Five years later, in July 2016, Juno seemed set to begin its mission as it first entered Jupiter’s orbit. As of 4th July 2016, Juno has spent an entire year in Jupiter’s orbit and NASA states the spacecraft seems to have travelled an estimated distance of 71 million miles around Jupiter. Scientists believe this data collection may provide insight into the early conditions of the solar system and Jupiter’s origin. In addition, to understanding Jupiter, the knowledge gained may improve humanity’s understanding of other planets and their stars.

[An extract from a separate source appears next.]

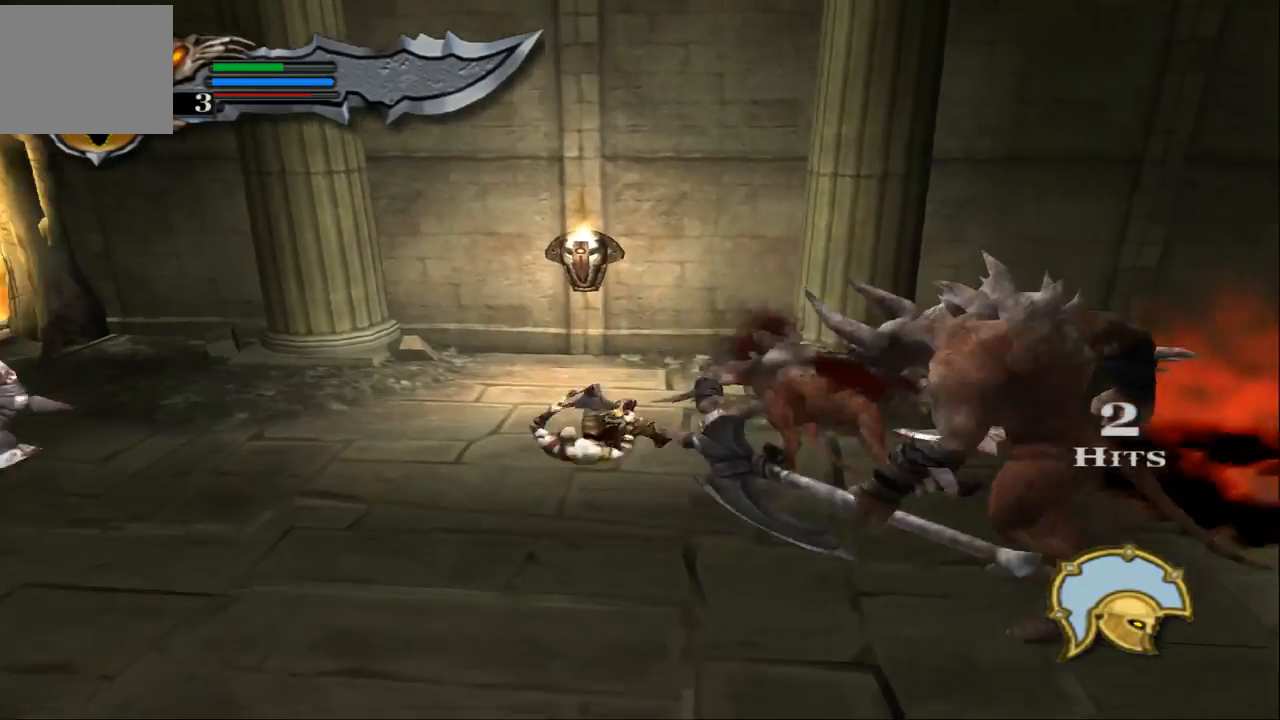
{"buttons": [], "left_stick": "left", "right_stick": "center", "events": [[233, "left_stick", "left"], [267, "right_stick", "center"]]}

This month, as Juno passes over Jupiter’s Great Red Spot in its sixth flyby, scientists claim the spacecraft may pass over the planet’s cloud tops. This places Juno at around 2,100 miles (3,400 kilometres) from Jupiter’s surface and may allow probing beneath the cloud cover. By probing beneath the cloud cover, data may be collected about the planet’s structure, atmosphere and magnetosphere. The previously mentioned “JunoCam”, Juno’s on-board imager, may be used to observe the “composition and circulation of the deep atmosphere”. NASA aims to use Juno’s cloud-penetrating instruments to dive into the storm and explore its depths.
Scientists claim Jupiter’s Great Red Spot may be its most recognisable features; a storm which seems to have been active for generations. Jupiter’s storm seems to have been first observed in 1830 and scientists speculate this storm may have existed for over 350 years. Juno’s proximity to the storm as it passes over may provide humanity with its first close-up view of the mature storm. The 10th July 2017 is when Juno is expected to pass over the planet’s cloud top. This is the point in Jupiter’s orbit where Juno may be closest to the planet’s centre, also known as the Perijove.
Rick Nybakken, project manager for Juno from NASA’s Jet Propulsion Laboratory in Pasadena, California has this to say about Juno’s achievements: “The success of science collection at Jupiter is a testament to the dedication, creativity and technical abilities of the NASA-Juno team.” Rick Nybakken seems impressed with Juno’s performance as each new orbit seems to bring Juno closer to the “heart of Jupiter’s radiation belt”. It seems NASA’s teams are pleased with Juno’s performance since its launch as the spacecraft has had to endure the stormy conditions of Jupiter.”
By observing Jupiter, scientists may be able to test previous theories, such as the possibility of water in Jupiter’s atmosphere. While collecting data, Juno may also observe Jupiter’s temperature, cloud motions and other atmospheric properties. Scientist’s may also aim to gather information about Jupiter’s magnetic and gravity fields, something which may reveal insight into the structure of the planet. By observing Jupiter’s auroras, the northern and southern lights, scientists may also gain information about the planet’s magnetic fields and how this may affect its atmosphere and other aspects of the planet. With such an extensive list of parameters to measure, NASA hopes this mission to Jupiter may provide valuable scientific knowledge about the planet and the solar system as a whole.
How might the Juno spacecraft provide valuable data about Jupiter?